You intended to harm me, but God intended it for good to accomplish what is now being done, the saving of many lives.

I’m also super excited about the Christian support group that I felt lead of the Holy Ghost to start on Facebook called Hope and Healing For Mommies of Angel Babies. The group has been up and running for one week now and already has many members. It’s a closed group so women have to request to be added and I or the other admins will approve the request. I made the group closed so that the women who share can feel safe knowing that the post are confidential and can only be viewed by the group. In the group we post scriptures, praise reports, prayer request and questions to explore our feelings about the things that we’ve been through. It’s an uplifting group so if you know a woman who has experienced loss and needs encouragement or support please share the link with her or tell her to search for Hope and Healing For Mommies of Angel Babies on the FB search engine. All are welcome!

 https://www.facebook.com/#!/groups/312074525543437/

Here are two scriptures that have been a blessing to me during this season. I know the Lord has awesome plans for me and my family as well as my future family. I trust the Lord with all my heart and I know that He will never fail me. My joy and my strength are renewed, thank you Lord for restoration.

Jeremiah 29:11 For I know the plans(A) I have for you,” declares the Lord, “plans to prosper(B) you and not to harm you, plans to give you hope and a future.(C)

Proverbs 3:5-6 (AMP) Lean on, trust in, and be confident in the Lord with all your heart and mind and do not rely on your own insight or understanding. In all your ways know, recognize, and acknowledge Him, and He will direct and make straight and plain your paths.

A Prayer For Women Who’ve Lost A Child

Lord thank you for comfort and peace for those who have lost a child. Thank you for being their strength when they question if they can still go on. Thank you Lord for giving them peace that passes all understanding as well as joy and comfort during the rough days. Lord I ask that you send believers their way to speak of your love and to help them in any way that they need.
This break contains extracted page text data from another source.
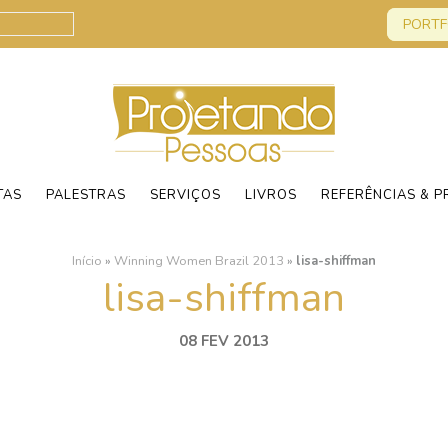
PORTF
TAS
PALESTRAS
SERVIÇOS
LIVROS
REFERÊNCIAS & P
Início
»
Winning Women Brazil 2013
»
lisa-shiffman
lisa-shiffman
08 FEV 2013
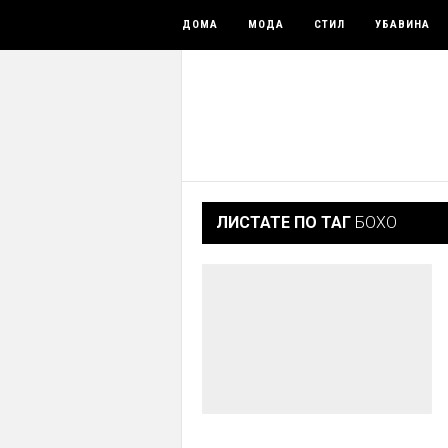
ДОМА
МОДА
СТИЛ
УБАВИНА
ЛИСТАТЕ ПО ТАГ
БОХО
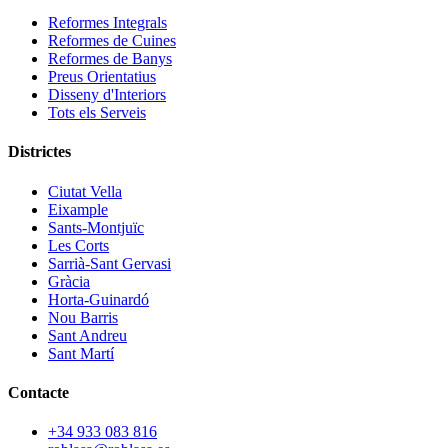
Reformes Integrals
Reformes de Cuines
Reformes de Banys
Preus Orientatius
Disseny d'Interiors
Tots els Serveis
Districtes
Ciutat Vella
Eixample
Sants-Montjuïc
Les Corts
Sarrià-Sant Gervasi
Gràcia
Horta-Guinardó
Nou Barris
Sant Andreu
Sant Martí
Contacte
+34 933 083 816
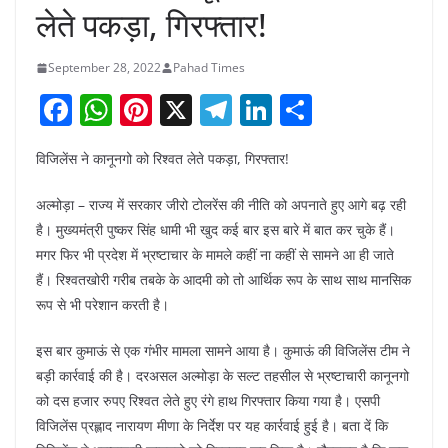
लेते पकड़ा, गिरफ्तार!
September 28, 2022
Pahad Times
F
W
Pi
X
T
Li
S
a
h
nt
el
n
h
विजिलेंस ने कानूनगो को रिश्वत लेते पकड़ा, गिरफ्तार!
c
at
er
e
k
ar
e
s
e
gr
e
e
अल्मोड़ा – राज्य में सरकार जीरो टोलरेंस की नीति को अपनाते हुए आगे बढ़ रही
b
A
st
a
dI
है। मुख्यमंत्री पुष्कर सिंह धामी भी खुद कई बार इस बारे में बात कर चुके हैं।
मगर फिर भी प्रदेश में भ्रष्टाचार के मामले कहीं ना कहीं से सामने आ ही जाते
o
p
m
n
हैं। रिश्वतखोरी गरीब तबके के आदमी को तो आर्थिक रूप के साथ साथ मानसिक
o
p
रूप से भी परेशान करती है।
k
इस बार कुमाऊं से एक गंभीर मामला सामने आया है। कुमाऊं की विजिलेंस टीम ने
बड़ी कार्रवाई की है। दरअसल अल्मोड़ा के सल्ट तहसील से भ्रष्टाचारी कानूनगो
को दस हजार रुपए रिश्वत लेते हुए रंगे हाथ गिरफ्तार किया गया है। एसपी
विजिलेंस प्रह्लाद नारायण मीणा के निर्देश पर यह कार्रवाई हुई है। बता दें कि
Lord you know their pain, you hear their thoughts, I ask you right now to settle their minds and calm their spirits. Help them Lord Jesus to stop asking questions and just rest in you. Lord God restore them and make them whole again. Have your way in every area of their lives. Salvation for those who don’t know you and renewed strength for those that do. Thank you Lord for the miracles that you are about to perform in their lives. Healing in their minds, bodies, emotions, finances and relationships in Jesus name amen.